Many religions around the world recognize one or more gods, creators of everything, from whom all life sprang forth. I grew up in a Baptist church and I am familiar with the idea of the Christian God. When Christianity could no longer answer the questions I had about life, and the purpose of it, I rejected my upbringing as a good hypothesis and went searching for something more. I’ve explored many different religions, but only as much as someone tries a piece of that strange looking item on the buffet before deciding it’s not for them. Perhaps if I were to really dive into other religions and understand the root of what they are trying to convey they would support the next paragraph.

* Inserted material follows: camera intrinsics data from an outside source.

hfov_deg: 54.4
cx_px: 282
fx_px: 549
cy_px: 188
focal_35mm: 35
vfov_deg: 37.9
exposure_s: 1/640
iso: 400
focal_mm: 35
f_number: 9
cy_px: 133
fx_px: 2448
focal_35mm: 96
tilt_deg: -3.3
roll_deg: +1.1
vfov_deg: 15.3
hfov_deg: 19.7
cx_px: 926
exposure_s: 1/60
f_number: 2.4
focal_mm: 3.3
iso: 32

Given that I rejected the idea of a God/gods that have control or sway over my existence and the existence of all that we know, it was hard for me to process this idea that came to me one morning after dropping my kids at school. Maybe the big bang was not the sudden explosion of a singularity, but instead the explosion of thought. The firing of a cosmic neuron, which sparked off the thought pathways in the cosmic consciousness. This firing of the cosmic neuron is the basis of all that we know and love and all that we have yet to uncover. This of course also supports the multiverse theory, because when we are trying to puzzle out a solution to a question, we think about it in many ways. We alter small aspects of the equation to determine if one path works better than another. So true must the cosmic consciousness.

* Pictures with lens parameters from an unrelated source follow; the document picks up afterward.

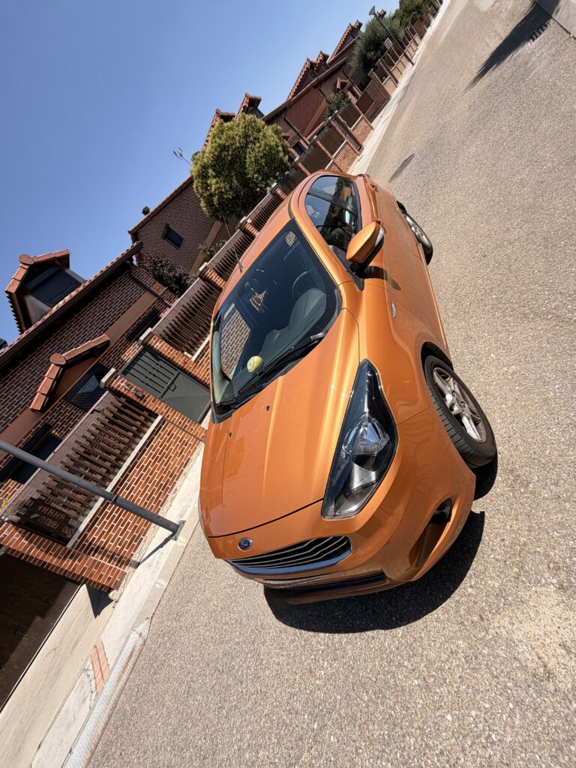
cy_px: 384
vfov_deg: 102.1
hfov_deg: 85.7
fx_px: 311
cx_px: 288
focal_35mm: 14
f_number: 2.2
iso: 20
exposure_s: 1/770
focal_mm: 2.22
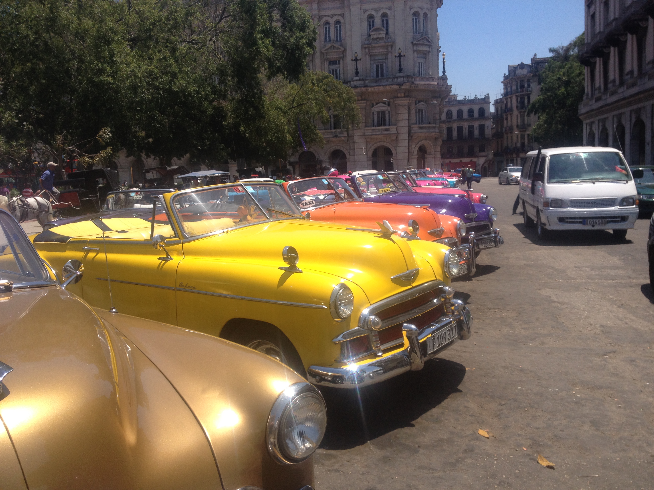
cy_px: 245
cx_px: 327
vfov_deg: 40.7
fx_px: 661
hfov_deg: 52.6
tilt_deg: -7.7
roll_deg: +3.5
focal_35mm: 35
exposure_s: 1/1842
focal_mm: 4.28
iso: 50
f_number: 2.4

The idea of the universe being created by the thought of a much larger consciousness does not necessarily need to fit into the bucket of what Humans have labeled as a god. The spawning of universal consciousness with a thought created the foundation for all that we know to exist, but it does not mean that the cosmic consciousness is controlling all aspects of the thought pathway which was created and continues to morph and produce new avenues for thought. Something can be larger than us and yet still not seek to rule over us.
Given this new way of looking at the formation of the universe and the idea that it was created with thought. This means that thought is the basic building block of life, all other matter comes from thought. Thought has allowed Humanity to travel great distances, solve complex problems, scale the highest mountains, and thought will carry us into the future.
Perhaps with each thought we make, we spawn a universe into existence and continue the creation of life with thought.